Nunca hallé en sus datos un interés patente por volver a aquella patria ya irremediablemente distinta de la que había dejado atrás, aunque entre sus escritos se intuía de cuando en cuando la sombra de la nostalgia. Pero jamás dudó: embaló los sentimientos junto con las emociones y las estampas de sus años jóvenes, los amarró con nudos bien apretados para que ninguno se le escapara y los almacenó en la trastienda del pensamiento.
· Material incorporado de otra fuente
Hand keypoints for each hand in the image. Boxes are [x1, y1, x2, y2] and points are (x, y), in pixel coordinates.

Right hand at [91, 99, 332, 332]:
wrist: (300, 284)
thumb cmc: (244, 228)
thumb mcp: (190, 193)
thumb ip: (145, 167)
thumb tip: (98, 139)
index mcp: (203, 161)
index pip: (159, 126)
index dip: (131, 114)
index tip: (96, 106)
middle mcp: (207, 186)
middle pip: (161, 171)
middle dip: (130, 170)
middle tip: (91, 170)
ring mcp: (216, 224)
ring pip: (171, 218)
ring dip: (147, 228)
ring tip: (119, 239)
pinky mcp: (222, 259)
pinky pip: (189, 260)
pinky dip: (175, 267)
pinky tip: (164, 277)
A partir de entonces se estableció en su país de acogida con definitivo sentido de la permanencia, dedicándose a enseñar la lengua y la literatura de su patria, a transferir sus pálpitos, sus saberes y la memoria de su mundo perdido a cientos, quizá miles de estudiantes que a veces entendían lo mucho que aquello significaba para él y a veces no.
Entre sus papeles había numerosos testimonios de aquellos alumnos que habían pasado por sus clases a lo largo de décadas enteras. De hecho, recordé de pronto, aquellas tarjetas postales que yo misma había guardado atropelladamente en mi carpeta esa misma tarde, justo antes de salir a todo correr de mi despacho, eran, si no me equivocaba, muestras de aquel afecto que yo aún no había tenido tiempo de procesar.
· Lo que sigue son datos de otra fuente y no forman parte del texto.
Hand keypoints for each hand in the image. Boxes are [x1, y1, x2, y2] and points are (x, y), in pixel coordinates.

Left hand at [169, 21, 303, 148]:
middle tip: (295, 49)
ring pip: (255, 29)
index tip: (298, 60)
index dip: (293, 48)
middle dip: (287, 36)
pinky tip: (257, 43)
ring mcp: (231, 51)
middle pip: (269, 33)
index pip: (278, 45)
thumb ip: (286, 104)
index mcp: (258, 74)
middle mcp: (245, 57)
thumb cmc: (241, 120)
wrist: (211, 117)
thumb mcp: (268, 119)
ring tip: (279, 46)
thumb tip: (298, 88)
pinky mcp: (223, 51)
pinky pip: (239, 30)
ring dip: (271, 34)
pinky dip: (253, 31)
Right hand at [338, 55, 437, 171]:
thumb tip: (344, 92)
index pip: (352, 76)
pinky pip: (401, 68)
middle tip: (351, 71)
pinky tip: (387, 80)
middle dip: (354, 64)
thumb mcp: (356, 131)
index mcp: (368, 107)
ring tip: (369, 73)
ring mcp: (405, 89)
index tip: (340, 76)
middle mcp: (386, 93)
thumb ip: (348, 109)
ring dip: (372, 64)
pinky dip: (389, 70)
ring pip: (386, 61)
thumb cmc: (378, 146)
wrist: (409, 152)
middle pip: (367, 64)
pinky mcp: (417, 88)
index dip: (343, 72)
Las saqué mientras seguía caminando. Había anochecido ya, pero las farolas me proporcionaban luz de sobra para leerlas por encima. Serían poco más de una docena, no las conté. No se trataba de documentos especialmente memorables, tan solo misivas cortas que saludaban al antiguo maestro, le transmitían recuerdos desde ciudades remotas o narraban en cuatro líneas cómo iba la vida. Ninguna de ellas contenía más que unas breves frases y a primera vista no estaban organizadas siguiendo criterio alguno, de tal forma que los lugares más dispares se emparejaban con fechas que bailaban caprichosamente en el tiempo: Ciudad de México, julio de 1947; Saint Louis, MO, marzo de 1953; Sevilla, abril de 1961; Buenos Aires, octubre de 1955; Madrid, diciembre de 1958. Estampas de las pirámides de Teotihuacán, el río Mississippi, el parque de María Luisa, el cementerio de La Recoleta, la Puerta del Sol.
Sonreí al verla. La Puerta del Sol. Me hizo gracia toparme de pronto con una estampa tan familiar, una instantánea de aquellos tiempos en los que la fotografía en color andaba todavía en mantillas. Allí estaba el anuncio luminoso de Tío Pepe, el reloj que nos marcaba la entrada del año, el constante gentío del corazón de la capital. Me paré debajo de una farola para mirarla con más detenimiento mientras a mi lado, con sus prisas y sus mochilas, seguían yendo y viniendo los estudiantes.
Busqué la fecha del matasellos: 2 de enero de 1959. El contenido de la postal, escueto, aparecía escrito con tinta de pluma y letra precipitada.
El texto en sí mismo no era más que otra pequeña muestra de la buena relación de Fontana con sus discípulos y nada sustancioso aportaba a mi trabajo.
Lo que me chocó fueron las últimas líneas de la tarjeta. Las de la despedida.
No por lo que decían, sino por quien las firmaba.